The constitutional standard for testing the sufficiency of evidence, enunciated in Jackson v. Virginia, 443 U.S. 307, 99 S.Ct. 2781, 61 L.Ed.2d 560 (1979), requires that a conviction be based on proof sufficient for any rational trier of fact, viewing the evidence in the light most favorable to the prosecution, to find the essential elements of the crime charged and defendant's identity as the perpetrator of that crime beyond a reasonable doubt. This standard is codified in La. Code Crim. P. art. 821. State v. Jones, 596 So.2d 1360, 1369 (La.App. 1st Cir.), writ denied, 598 So.2d 373 (La. 1992). The Jackson standard of review is an objective standard for testing the overall evidence, both direct and circumstantial, for reasonable doubt. When analyzing circumstantial evidence, La.R.S. 15:438 provides that the trier of fact must be satisfied that the overall evidence excludes every reasonable hypothesis of innocence. State v. Graham, 2002-1492, p. 5 (La.App. 1st Cir. 2/14/03), 845 So.2d 416, 420.
As the trier of fact, a jury is free to accept or reject, in whole or in part, the testimony of any witness. State v. Richardson, 459 So.2d 31, 38 (La.App. 1st Cir. 1984). Moreover, where there is conflicting testimony about factual matters, the resolution of which depends upon a determination of the credibility of the witnesses, the matter is one of the weight of the evidence, not its sufficiency. Richardson, 459 So.2d at 38. When a case involves circumstantial evidence and the trier of fact reasonably rejects the hypothesis of innocence presented by the defendant's own testimony, that hypothesis falls, and the defendant is guilty unless there is another hypothesis that raises a reasonable doubt. State v. Captville, 448 So.2d 676, 680 (La. 1984).
Additionally, where the key issue is defendant's identity as the perpetrator, rather than whether or not the crime was committed, the State is required to negate any reasonable probability of misidentification. Positive identification by only one witness may be sufficient to support the defendant's conviction. State v. Hayes, 94-2021, p. 4 (La.App. 1st Cir. 11/9/95), 665 So.2d 92, 94, writ denied, 95-3112 (La. 4/18/97), 692 So.2d 440.

• _DATA BLOCK_:
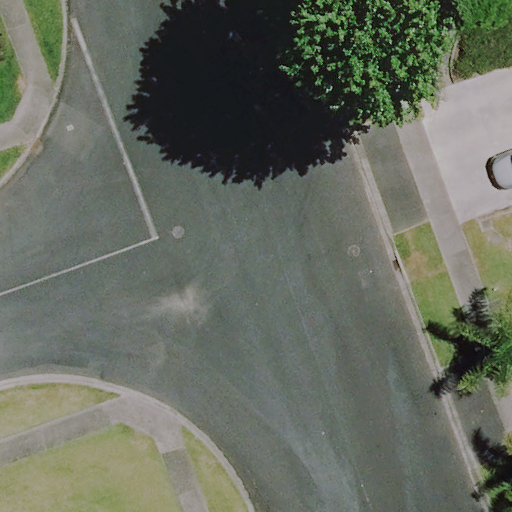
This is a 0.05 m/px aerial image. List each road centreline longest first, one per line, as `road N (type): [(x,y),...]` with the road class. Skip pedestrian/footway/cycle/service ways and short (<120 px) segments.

• _DIRECTION_:
Continue the legal passage on the standard for sufficiency of evidence, picking up after its final sentence.

• _THE RESPONSE_:
As he traveled en route to the police station on Highland Road, Lieutenant Lomax of the Baton Rouge City Police Department, observed approximately five white male subjects running from the police station northbound towards a nearby bar, Traditions. Lieutenant Lomax discovered the victim's body in the gated parking lot behind the police station, about six feet from the building. Officer Duke Staples, also of the Baton Rouge City Police Department, went to the bar for crowd control. While there, Officer Staples received information from a female patron, Daysha Taylor, concerning the whereabouts of the knife used to murder the victim. Specifically, Taylor informed the officer that the knife was in a city bus stop garbage can located between the bar and the police station (north of the police station), and that was where the knife was found.
Frank Vendt, Jr., Joel Kinabrew, Brandon Landry, Joshua Tourere, and Wesley Braud all testified regarding their participation in and observations during the incident in question. Vendt, Kinabrew, Landry, and Tourere admitted to chasing the victim from the bar to the police station. Vendt, who described himself as a friend of the defendant, testified that the defendant pushed the victim through the gate and to the ground after the group surrounded him. Vendt admitted to hitting the victim about four times. Kinabrew and Landry testified that the group chased the victim from the bar because they wanted to beat him up. Kinabrew, who had received an injury to his head as a result of being hit by a beer bottle, was unsure as to whether the defendant or Vendt pushed the victim to the ground. Kinabrew admitted to kicking the victim in the legs. In his probable cause affidavit, Kinabrew stated that after the attack he heard the defendant say, "[W]e cut that dude up." However at trial, Kinabrew did not recall stating that the defendant made said statement. Landry testified that the victim appeared to lose consciousness when he was tackled to the ground. Landry stated that he never actually hit the victim. The witnesses consistently testified that the victim appeared to lose consciousness early in the attack and did not fight back.
The witnesses' testimony varied as to whether the victim lost possession of the knife as he was tackled to the ground or when one or more beer bottles were thrown at him. According to Vendt, the defendant told him to grab the dropped knife, but the defendant retrieved the knife before Vendt could grab it. Someone shouted to the group to leave, and they ran back toward the bar. According to Vendt, the defendant remained with the victim while the rest of the group ran toward the bar. As they were running Vendt heard a loud noise. Some of the individuals stopped at a tree behind the bar. According to Vendt, the defendant approached the tree about ten seconds after they had stopped. The defendant stated, "I jugged him," and clarified, "I stabbed him." Vendt further testified that the defendant had blood on his shirt at the time. During cross-examination, Vendt explained the absence of his account of the defendant's statements from the police report by admitting that he did not give the police all of the details because the defendant was his friend. The defendant later told Vendt that he wanted to claim self defense.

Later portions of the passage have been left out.